Meski demikian, di mata banyak masyarakat Eropa, Israel terlihat hendak melakukan sesuatu yang dipikirkan oleh para pelaku bom bunuh diri sebagai tanggapan yang dapat dipahami. Terlepas dari dikatakan atau tidak, itulah rasionale yang membuat terror terhadap Israel dianggap serangan yang kurang serius dibandingkan terror di mana pun di dunia ini.
Baiklah, betapa mengejutkan seluruh dunia yang lain pada suatu ketika jika harus melakukannya. Karena jika anda "memaafkan" satu wacana kaum ekstremis Islam yang salah, maka anda pun harus memaafkan yang lain. Anda bakal, misalnya, harus menerima kata-kata ISIS bahwa Belgia itu negara "tentara Salib", yang pantas diserang karena terlibat dalam "perang salib" melawan Negara Islam di Irak dan Suriah (ISIS). Anda bakal harus menerima bahwa untuk mendukung kaum ekstremis Islam di Mali dan Suriah, kaum ekstremis Islam itu punya hak untuk menyerang masyarakat Belgia, Perancis, Sierra Leone, Kanada, Amerika Serikat dan Australia.
Anda bakal harus bisa menerima bahwa orang-orang Eropa bisa dibunuh karena menerbitkan kartun, hanya karena sebuah kelompok teroris asing mengatakannya demikian, lalu menerima pendapat bahwa para kartunis sendiri yang mendatangkan malapetaka itu.

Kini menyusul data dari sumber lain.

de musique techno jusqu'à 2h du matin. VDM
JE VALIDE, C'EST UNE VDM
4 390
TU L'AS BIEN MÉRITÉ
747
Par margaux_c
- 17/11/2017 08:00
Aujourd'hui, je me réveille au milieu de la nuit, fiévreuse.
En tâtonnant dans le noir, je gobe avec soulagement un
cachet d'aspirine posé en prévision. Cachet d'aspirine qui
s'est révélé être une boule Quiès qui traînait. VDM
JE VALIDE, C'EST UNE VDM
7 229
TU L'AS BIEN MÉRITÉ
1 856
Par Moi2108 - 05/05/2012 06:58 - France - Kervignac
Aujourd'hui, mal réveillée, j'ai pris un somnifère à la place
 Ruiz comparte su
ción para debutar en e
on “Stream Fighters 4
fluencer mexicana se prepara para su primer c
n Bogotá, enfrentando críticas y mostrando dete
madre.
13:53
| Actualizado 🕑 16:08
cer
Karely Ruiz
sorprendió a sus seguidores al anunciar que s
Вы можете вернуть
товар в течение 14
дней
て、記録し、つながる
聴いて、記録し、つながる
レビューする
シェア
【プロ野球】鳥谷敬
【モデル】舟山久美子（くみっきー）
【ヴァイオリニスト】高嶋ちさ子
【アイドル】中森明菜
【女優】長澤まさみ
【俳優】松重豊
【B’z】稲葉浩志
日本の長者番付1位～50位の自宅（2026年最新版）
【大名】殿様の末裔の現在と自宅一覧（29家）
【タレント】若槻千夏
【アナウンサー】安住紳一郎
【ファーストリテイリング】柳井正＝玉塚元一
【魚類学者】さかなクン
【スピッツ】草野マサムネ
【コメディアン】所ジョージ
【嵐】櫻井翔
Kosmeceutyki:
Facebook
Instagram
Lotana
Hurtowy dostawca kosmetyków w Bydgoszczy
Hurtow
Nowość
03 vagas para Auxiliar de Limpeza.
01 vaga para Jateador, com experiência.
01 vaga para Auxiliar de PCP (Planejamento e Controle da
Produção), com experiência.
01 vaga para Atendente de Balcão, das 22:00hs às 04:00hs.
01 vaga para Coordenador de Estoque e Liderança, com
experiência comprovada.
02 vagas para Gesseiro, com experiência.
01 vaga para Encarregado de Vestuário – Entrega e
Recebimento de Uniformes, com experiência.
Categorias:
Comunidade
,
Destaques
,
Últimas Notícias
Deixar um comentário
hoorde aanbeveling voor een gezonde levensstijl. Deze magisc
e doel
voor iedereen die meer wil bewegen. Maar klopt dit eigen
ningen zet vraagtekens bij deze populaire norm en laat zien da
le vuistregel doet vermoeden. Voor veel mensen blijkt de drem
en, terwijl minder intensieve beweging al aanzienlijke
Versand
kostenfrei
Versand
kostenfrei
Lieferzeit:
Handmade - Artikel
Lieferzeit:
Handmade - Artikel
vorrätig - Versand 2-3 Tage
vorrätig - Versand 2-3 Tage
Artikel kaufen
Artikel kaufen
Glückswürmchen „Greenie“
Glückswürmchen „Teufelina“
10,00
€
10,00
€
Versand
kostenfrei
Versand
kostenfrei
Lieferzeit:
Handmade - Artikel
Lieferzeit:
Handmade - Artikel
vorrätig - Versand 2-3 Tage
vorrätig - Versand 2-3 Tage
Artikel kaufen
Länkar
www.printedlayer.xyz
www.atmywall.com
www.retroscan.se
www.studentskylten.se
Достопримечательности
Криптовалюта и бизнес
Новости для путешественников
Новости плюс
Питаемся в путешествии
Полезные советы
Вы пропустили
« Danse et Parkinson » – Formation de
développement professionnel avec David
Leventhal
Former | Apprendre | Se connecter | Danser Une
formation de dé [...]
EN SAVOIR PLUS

Para musuh Israel dan musuh-muruh dunia beradab lain memang punya beberapa hal kecil yang membedakan, tetapi ada begitu banyak hal yang sama. Mereka semua bukan saja sama-sama terdorong oleh ideologi jihadis yang sama tetapi juga oleh sikap ngotot bahwa pandangan politik dan agama mereka atas dunia itu relevan, bukan saja bagi mereka tetapi perlu diimplementasikan atas kita semua yang lain.
Mungkin perlu waktu sejenak untuk menyadarinya, tetapi kita semua senasib. Mungkin perlu waktu sejenak hingga kota-kota Eropa mendapatkan bola-bola lampu biru dan putih; tetapi jika kita mulai mempertanyakan di manakah bola-bola lampu menghilang, kita mungkin semakin dekat bukan saja agar bisa memahami keadaan sulit Israel, tetapi juga memahami keadaan sulit yang kini juga melanda kita.
Douglas Murray adalah analis peristiwa kontemporer dan pengamat politik yang berbasis di in London.